Source: Scotiabank GBM Portfolio Strategy, Bloomberg.
Transition to a “risk off” market environment?
Overarching all these factors is a cyclically elevated valuation environment for large cap US equities (22x forward earnings) which discounts little, if any, of these risks. The S&P 500 earnings yield spread versus the 10-year US Treasury Bill yield (the premium investors require for the risk of owning equities) is also near decade lows, suggesting that investor risk appetite remains at historically elevated levels. Nonetheless, it is interesting to note that on a year-to-date basis (to February 28), the S&P 500 return of 1.4% has been largely driven by defensive sector leadership, with healthcare (+8%) and consumer staples (+8%) among the top performing areas of the market.
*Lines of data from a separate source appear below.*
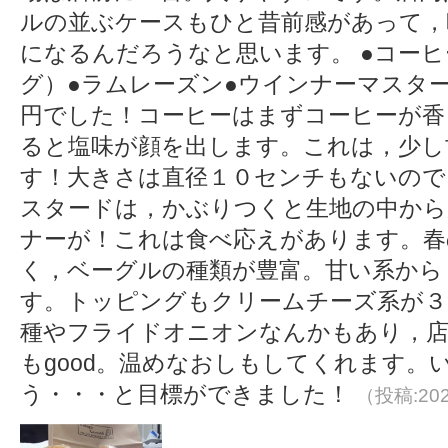
ルの並ぶケースもひと昔前感があって，
になるんだろうなと思います。 ●コー
グ）●ラムレーズン●ウインナーマスタ
円でした！コーヒーはまずコーヒーが香
ると塩味が顔を出します。これは，少し
す！大きさは直径１０センチもないので
スタードは，かぶりつくと生地の中か
ナーが！これは食べ応えがあります。春
く，ベーグルの種類が豊富。甘い系から
す。トッピングもクリームチーズ系が３
種やフライドオニオンなんかもあり，
もgood。温めなおしもしてくれます。
う・・・と目標ができました！
（投稿:202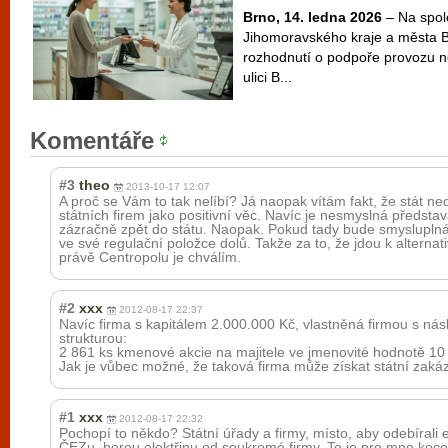
Brno, 14. ledna 2026
– Na spol
Jihomoravského kraje a města 
rozhodnutí o podpoře provozu n
ulici B...
Komentáře
#3
theo
2013-10-17 12:07
A proč se Vám to tak nelíbí? Já naopak vítám fakt, že stát ne
státních firem jako positivní věc. Navíc je nesmyslná předsta
zázračně zpět do státu. Naopak. Pokud tady bude smyslupln
ve své regulační položce dolů. Takže za to, že jdou k alternat
právě Centropolu je chválím.
#2
xxx
2012-08-17 22:37
Navíc firma s kapitálem 2.000.000 Kč, vlastněná firmou s násl
strukturou:
2 861 ks kmenové akcie na majitele ve jmenovité hodnotě 10 
Jak je vůbec možné, že taková firma může získat státní zaká
#1
xxx
2012-08-17 22:32
Pochopí to někdo? Státní úřady a firmy, místo, aby odebírali 
ČEZu, berou elektřinu od soukromé firmy. To je pro mne kocou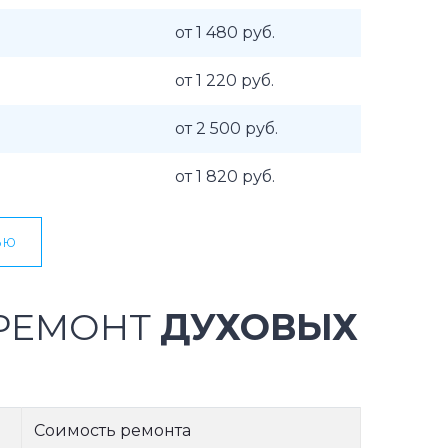
от 1 480 руб.
от 1 220 руб.
от 2 500 руб.
от 1 820 руб.
ью
 РЕМОНТ
ДУХОВЫХ
Соимость ремонта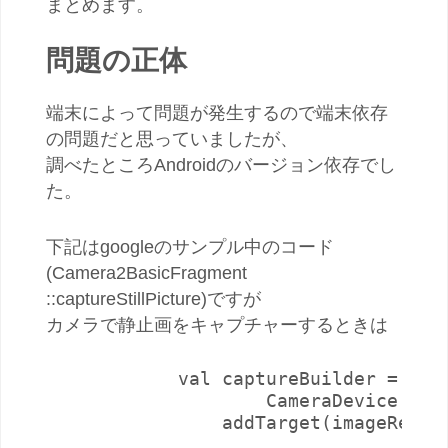
まとめます。
問題の正体
端末によって問題が発生するので端末依存
の問題だと思っていましたが、
調べたところAndroidのバージョン依存でし
た。
下記はgoogleのサンプル中のコード
(
Camera2BasicFragment
::captureStillPicture)ですが
カメラで静止画をキャプチャーするときは
            val captureBuilder = came
                    CameraDevice.TEMP
                addTarget(imageReader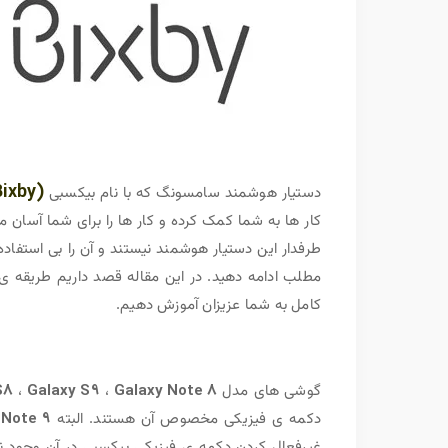
(Bixby)
دستیار هوشمند سامسونگ که با نام بیکسبی
کار ها به شما کمک کرده و کار ها را برای شما آسان میک
طرفدار این دستیار هوشمند نیستند و آن را بی استفاده
مطلب ادامه دهید. در این مقاله قصد داریم طریقه 
کامل به شما عزیزان آموزش دهیم.
گوشی های مدل
Galaxy Note 8
،
Galaxy S9
،
S8
دکمه ی فیزیکی مخصوص آن هستند. البته
 Note 9
غیرفعال کردن دکمه ی فیزیکی بیکسبی در آن وجود ندا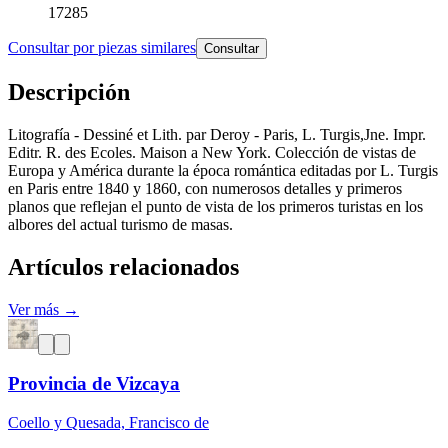
17285
Consultar por piezas similares
Consultar
Descripción
Litografía - Dessiné et Lith. par Deroy - Paris, L. Turgis,Jne. Impr.
Editr. R. des Ecoles. Maison a New York. Colección de vistas de
Europa y América durante la época romántica editadas por L. Turgis
en Paris entre 1840 y 1860, con numerosos detalles y primeros
planos que reflejan el punto de vista de los primeros turistas en los
albores del actual turismo de masas.
Artículos relacionados
Ver más →
Provincia de Vizcaya
Coello y Quesada, Francisco de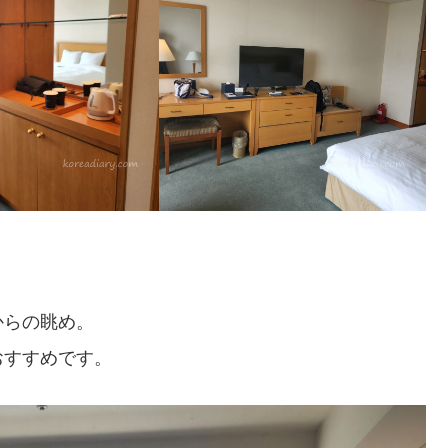
からの眺め。
おすすめです。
Conversely, the previously leading technology and consumer discretionary sectors have lagged – posting returns of -4% and -5%, respectively, over the same timeframe. Similarly, the “Magnificent 7” group of stocks have declined nearly 8% thus far in 2025 versus returns of +78% and +46% in 2023 and 2024, respectively. This leadership reversal – in favour of lower growth, more defensive business models – is worth noting, as it could be indicative of waning investor risk appetite in the face of mounting economic, financial market and geopolitical uncertainties.
Shelter from the storm
Fortunately, even in a land of confusion and volatility, refuge can be found in traditionally resilient sectors that have recently been overlooked in favour of higher growth areas of the market. Despite posting strong returns to-date in 2025, the consumer staples sector is one such area that provides steady growth, stable cash generation and attractive dividend yields at relatively low historical valuations.

Source: S&P Capital IQ
Key QV portfolio holdings in this sector include PepsiCo (NASDAQ: PEP), Nestle (SWX: NESN) and Unilever (LSE: ULVR). These market-leading franchises sell everyday consumer necessities, while owning some of the most well-known and beloved brands in their respective categories. What they may lack in terms of technological hype, they more than make up for with high returns on capital, persistent annual earnings and dividend growth, along with low historical valuations as shown in the table below. We believe investors will ultimately seek out the reliability offered by these types of investments should geopolitical and economic risks increasingly prevail.

Source: S&P Capital IQ
QV’s balanced approach to portfolio construction has consistently yielded a diversified group of high quality and resilient franchises, emphasizing a reasonable margin of safety for a variety of outcomes. As such, our portfolios are well positioned to thrive on a relative basis as market leadership transitions within a more risk-averse environment. While this type of investing makes sense to us in all markets, it has not been the flavour of the day in recent years, as investors have overlooked long-term earnings durability in favour of flashy here-and-now growth strategies. As the tide goes out on this growth hype chapter, we think QV portfolios are prudently positioned to exhibit comparatively robust earnings growth with lower volatility and less downside capture.